- Born: 1 August 1925 Chandpur, Bengal Presidency, British India
- Died: 28 August 1983 (aged 58) Dhaka, Bangladesh
- Occupation: Politician
- Children: Dipu Moni

= MA Wadud =

Bangladeshi language activist and politician

Mohammad Abdul Wadud (1 August 1925 – 28 August 1983), known as MA Wadud, was a Bangladeshi language activist and politician. He was one of the founding members of Awami Muslim League (later Bangladesh Awami League). He was awarded Ekushey Padak in 2013 posthumously by the government of Bangladesh for his involvement in Bengali language movement in 1952. He is the father of former minister Dipu Moni.

==Early life==
Mohammad Abdul Wadud was born on 1 August 1925 to a Bengali Muslim family in the village of Rarhir Char in Chandpur, Tipperah district, Bengal Presidency (now Bangladesh).

==Political career==
Wadud was the founder member of the Gonotrantik Jubo League in 1948, East Pakistan Muslim League in 1948, East Pakistan Awami Muslim League in 1949, Weekly Ittefaq in 1949, The Daily Ittefaq in 1953 and Kendrio Kachi Kachar Mela in 1956.

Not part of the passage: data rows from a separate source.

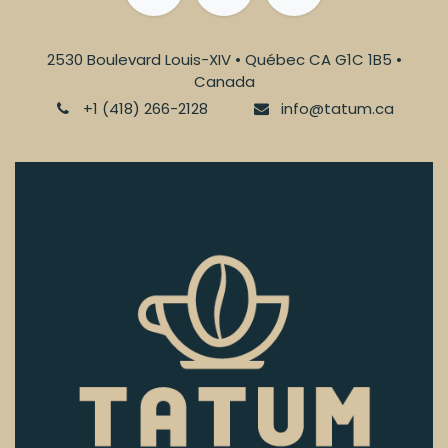
2530 Boulevard Louis-XIV • Québec CA G1C 1B5 •
Canada
+1 (418) 266-2128
info@tatum.ca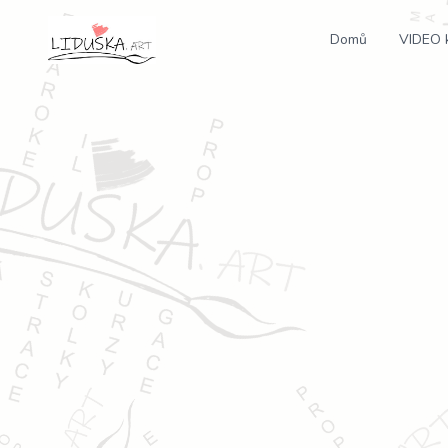
Domů
VIDEO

Wadud was imprisoned for involvement in the language movement in 1948 and 1952 and again for refusing the charge of the ministry of military government in 1978.

Wadud was the general secretary of the student political organization East Pakistan Chhatra League from 1953 to 1954.

==Personal life==
Mohammad Abdul Wadud was married to Hamida Wadud Poly, a daughter of Khadijah Hossain Lily who was a sister of former President Sheikh Mujibur Rahman. Wadud's daughter Dipu Moni is a doctor, a politician and a former minister of the government of Bangladesh. His son Jawadur Rahim Wadud Tipu is a diabetic foot surgeon.